## TASK LIST:
• 1. In the article on the album Spin This, who contributed arrangements to a couple of songs?
• 2. Carry on the article about the album Spin This, picking up right after its last line.

## EXERCISE TEXT:
BEGIN
Studio album by Danny Wilde + The Rembrandts
- Released: 28 April 1998
- Genre: Pop rock, jangle pop, alternative rock
- Length: 38:58
- Label: Elektra
- Producer: Gavin MacKillop, Danny Wilde

Danny Wilde + The Rembrandts chronology
| LP (1995) | Spin This (1998) | Lost Together (2001) |

= Spin This =

Spin This is a solo album by The Rembrandts' Danny Wilde, released by Elektra Records in 1998. The album is credited to "Danny Wilde + The Rembrandts." As a result, the album is still technically a full Rembrandts album, despite being released during the band's first split.

Van Dyke Parks contributed arrangements to a couple of songs.

Professional ratings
Review scores
| Source | Rating |
| AllMusic |  |
| The Encyclopedia of Popular Music |  |

==Critical reception==
AllMusic called the album "another collection of finely crafted pop songs."

==Track listing==
All songs written by Danny Wilde except as indicated.
1. "Shakespeare's Tragedy" (Wilde, Graham Edwards)
2. "Long Walk Back" (Wilde, Jesse Valenzuela)
3. "Out of Time" (Wilde, Edwards, Nick Trevisick, Charlie Midnight)
4. "Wishin' Well" (Wilde, Edwards)
5. "Summertime"
6. "Tomorrow's Mine"
7. "Get it Right"
END
## INFORMATION PROVIDED:
BEGIN
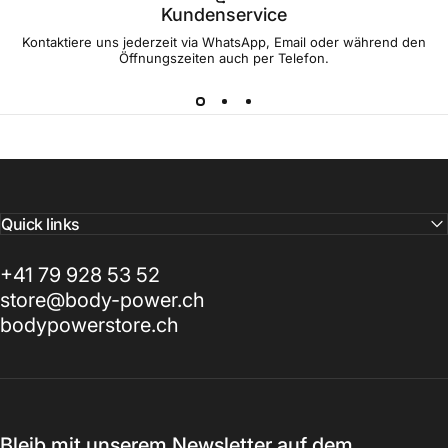
Kundenservice
Kontaktiere uns jederzeit via WhatsApp, Email oder während den
Öffnungszeiten auch per Telefon.
Quick links
+41 79 928 53 52
store@body-power.ch
bodypowerstore.ch
Bleib mit unserem Newsletter auf dem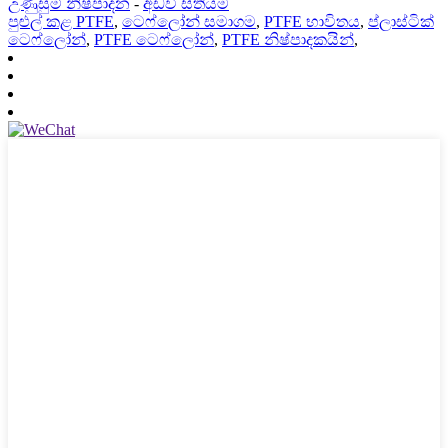
උණුසුම් නිෂ්පාදන
-
අඩවි සිතියම
පුළුල් කළ PTFE
,
ටෙෆ්ලෝන් සමාගම
,
PTFE භාවිතය
,
ප්ලාස්ටික්
ටෙෆ්ලෝන්
,
PTFE ටෙෆ්ලෝන්
,
PTFE නිෂ්පාදකයින්
,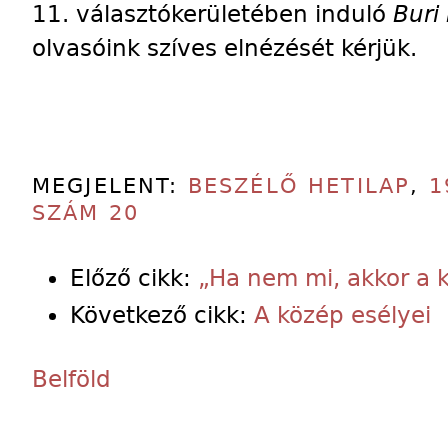
11. választókerületében induló
Buri
olvasóink szíves elnézését kérjük.
MEGJELENT:
BESZÉLŐ HETILAP
,
1
SZÁM 20
Előző cikk:
„Ha nem mi, akkor a
Következő cikk:
A közép esélyei
Belföld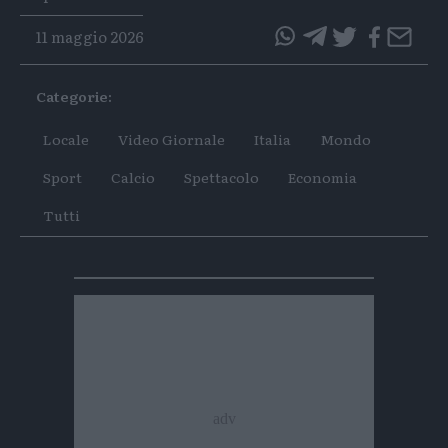
11 maggio 2026
questo
questo
articolo
articolo
Categorie:
su
su
Whatsapp
Telegram
Locale
Video Giornale
Italia
Mondo
Sport
Calcio
Spettacolo
Economia
Tutti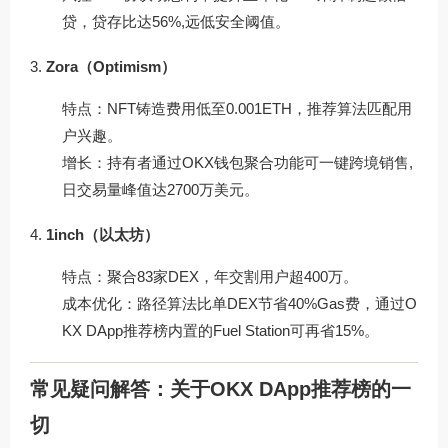
贷，贷存比达56%,远低安全阈值。
Zora（Optimism）
特点：NFT铸造费用低至0.001ETH，推荐算法匹配用
户兴趣。
增长：持有者通过OKX钱包聚合功能可一键跨境销售,
日交易量峰值达2700万美元。
1inch（以太坊）
特点：聚合83家DEX，年交割用户超400万。
成本优化：路径算法比单DEX节省40%Gas费，通过O
KX DApp推荐榜内置的Fuel Station可再省15%。
常见疑问解答：关于OKX DApp推荐榜的一
切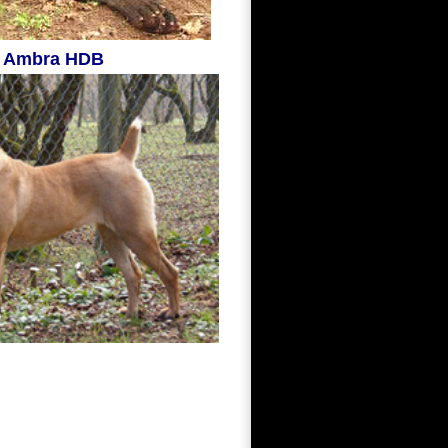
Ambra HDB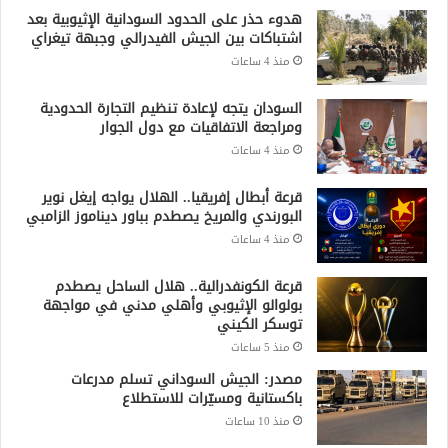
هدوء حذر على الحدود السودانية الإثيوبية بعد
اشتباكات بين الجيش الفيدرالي وجبهة تيغراي
منذ 4 ساعات
السودان يتجه لإعادة تنظيم التجارة الحدودية
ومراجعة الاتفاقيات مع دول الجوار
منذ 4 ساعات
قرعة أبطال إفريقيا.. الهلال يواجه إيغل نوير
البورندي والمريخ يصطدم بباور ديناموز الزامبي
منذ 4 ساعات
قرعة الكونفدرالية.. هلال الساحل يصطدم
بولوالو الإثيوبي وأهلي مدني في مواجهة
توسكر الكيني
منذ 5 ساعات
مصدر: الجيش السوداني تسلم مدرعات
باكستانية ومسيّرات للاستطلاع
منذ 10 ساعات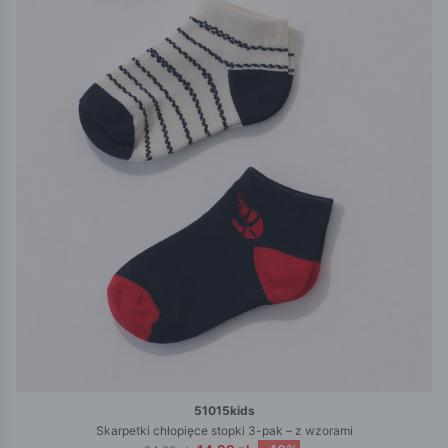
51015kids
Skarpetki chłopięce stopki 3-pak – z wzorami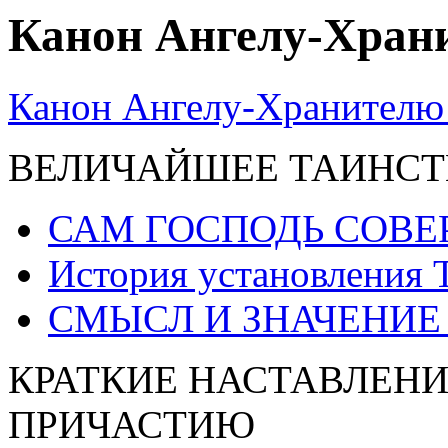
Канон Ангелу-Храни
Канон Ангелу-Хранителю 
ВЕЛИЧАЙШЕЕ ТАИНСТ
САМ ГОСПОДЬ СОВЕ
История установления 
СМЫСЛ И ЗНАЧЕНИЕ
КРАТКИЕ НАСТАВЛЕНИ
ПРИЧАСТИЮ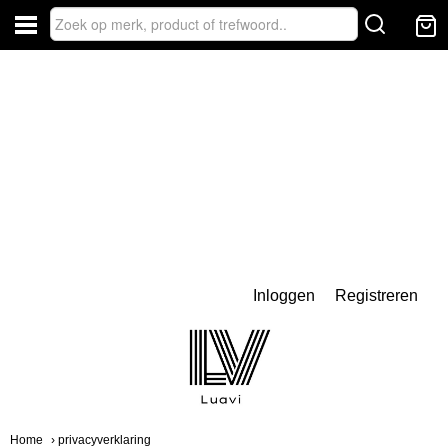
Inloggen
Registreren
Home
› privacyverklaring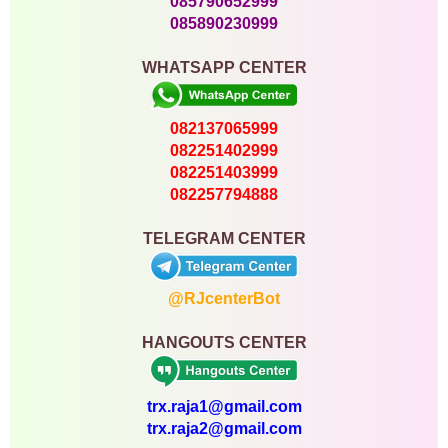
085790652999
085890230999
WHATSAPP CENTER
082137065999
082251402999
082251403999
082257794888
TELEGRAM CENTER
@RJcenterBot
HANGOUTS CENTER
trx.raja1@gmail.com
trx.raja2@gmail.com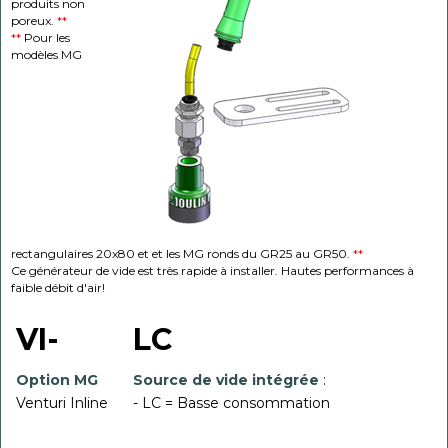
produits non
poreux.
**
**
Pour les
modèles MG
rectangulaires 20x80 et et les MG ronds du GR25 au GR50.
**
Ce générateur de vide est très rapide à installer. Hautes performances à
faible débit d'air!
VI-
LC
Option MG
Source de vide intégrée
:
Venturi Inline
- LC = Basse consommation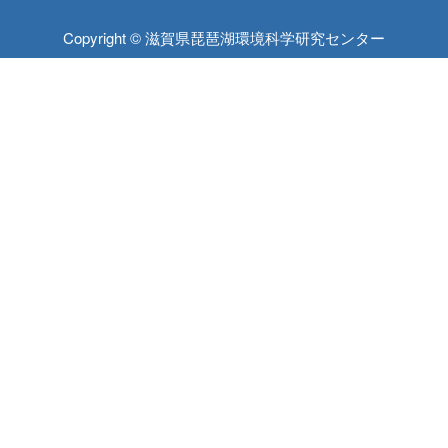
Copyright © 滋賀県琵琶湖環境科学研究センター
END
## REPLIES:
• 1. Van Dyke Parks

• 2.
8. "Eloise" (Wilde, Edwards)
9. "This Close to Heaven"
10. "Beautiful Thing"

== Personnel ==
per liner notes

- Danny Wilde – lead vocals, guitar; Hammond B3 (track 2); production and piano (track 6)
- Graham Edwards – bass, vocals
- Dorian Crozier – drums, vocals
- Michael Ramos – keyboards
- Mark Karan – guitar
- Van Dyke Parks – orchestra arrangements, conductor (tracks 1, 5)
- Nick Trevisick – programming, fuzz guitar, keyboards (track 3)
- Pat Mastelotto – drums (track 6)
- Lauren Christy – piano (track 9)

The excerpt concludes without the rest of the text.